Exactly six months to the date have past since my last blog entry and I'm truly in awe of all that has unfolded since that time. Triumph, loss, victory, and grief have all been in my company as I made my way through the summer months. It’s been a remarkable journey that has left me with so much to integrate and grow from. There were times when everything felt as if magic had blessed me and times of severe loss that almost broke me down completely. It's taken up till now to for me to begin sharing all that has unfolded.
To start, this summer brought amazing milestones for my performance career. I was called to perform at two festivals, both within a week of one another. The first asked me up to perform three fire spinning slots, one of which ended up being the most powerful performance I had ever felt up to that date. It was the first time I was able to channel the presence of an audience through my movement and deliver something bigger than myself. It left both me and the crowd in awe and lit the fire (pun intended) for even grater work to come. Right after that festival I traveled to a town called Nelson for a week of rehearsals in preparation for my next performance. The stars aligned for me to create and execute my first ever dance-only solo piece for the opening ceremony of BC’s second biggest music festival. It was a huge benchmark in my dreams and goals to work alongside such talented performers and musicians. I still bow my head in honour for it was more than a dance piece, it was prayer and performance merged as one.
Two days after returning from that great high I had to say goodbye to my best friend Balto, a husky mixed dog who walked along my side for almost a decade. Just thinking of him brings me to tears but I hold to the lessons that he so graciously shared with me over his life. Presence and passion, along with the utter resilience to shake anything off with a smile were some of the gems that my canine sidekick left me with. My family and I were blessed to have the vet come to our home to assist the transition. I stayed beside my buddy in prayer for the entire morning, preparing the place on the earth where he would take his final breath. Life will never be the same without him but the impermanence of life pushes me to live my fullest every single day.
Through the spring and summer months I truly saw how one of the biggest teachers in our lives are relationships. Some can push us to new heights and others can break us down beyond recognition. Over the past year I went through an incredibly challenging interpersonal relationship that tested the very fabric of my being. From a place of pure love came so much pain and disillusion. Things got physically violent in the spring and the unfolding left me in a place of deep hurt but also motivated me to express the hardship of life through my art. After doing my best to accept my faults and move forward from the event, the individual came back into my life. Despite my better judgement I allowed myself to fall in love again only to result in more pain and heartache. A mutual mistake was turned into ammunition, aimed at me, and fired back, leaving me speechless and empty. I found out a couple weeks later that a relative of mine was poisoned by a substance that has been taking the lives of many in Vancouver. I was in a state of emotional paralyses from everything, and when I asked for space from the person who had given me the most painful runaround of my life, it was ignored and instead I was shamed publicly for returning an item that was not mine to receive. All these events felt like a layer cake of emotions that I was unable to digest at once. I had my sights set on moving forward but was clouded by a trauma in a deep way.
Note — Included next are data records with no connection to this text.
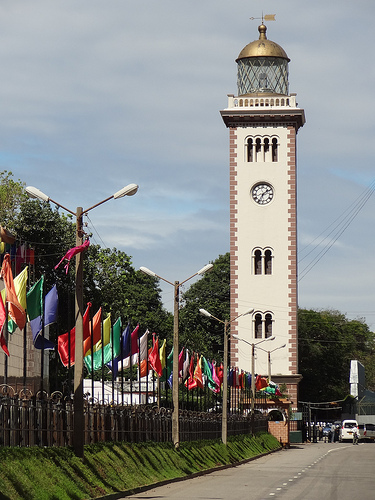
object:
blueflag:
[31, 285, 57, 350]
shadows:
[2, 429, 375, 499]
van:
[338, 419, 361, 441]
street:
[212, 423, 372, 497]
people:
[333, 426, 339, 442]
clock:
[245, 177, 277, 211]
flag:
[107, 311, 150, 349]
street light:
[74, 181, 140, 454]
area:
[0, 0, 375, 497]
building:
[210, 4, 319, 458]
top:
[228, 9, 292, 107]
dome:
[234, 24, 290, 65]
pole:
[171, 280, 179, 449]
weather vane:
[249, 14, 276, 21]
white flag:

With the immense pain of the spring and summer’s events came a withdrawal into mental patterns that had me heading down a self-distructive path. I could feel something was wrong inside of me but just had to watch myself trip and fall. I knew that I had to maintain a space of unconditional love for myself to not add any more difficulty to an already challenging situation. This method proved to be successful and after a few weeks, a couple good cry sessions, and the love and support form my friends and family, I started to feel like myself again. As you can see life offered me a very intense ride that pulled me away from writing and sharing my experience. I learned however that the only way to get over trauma or pain is to share it honestly. That sharing can happen on the outside but the most important person to share with is yourself. It was only after I was able to take a calm breath, look at the whole situation of my pain, and the pain of the world, that I was able to move past the trembling hands and into a place where I could do something about it. We must all be patient with ourselves and catch when we are moving at a rapid pace, only distracting our minds from the hurt child that lies beneath the surface.
There’s more to share but I think I might be loosing you at this point. Sending love to you all and I pray that each of you take some time throughout your days to sit or lay down in stillness. Check into how you are feeling and if there is a tendency to keep the gears in your mind turning, hold a space of compassion and patience for the child inside that wants to be seen.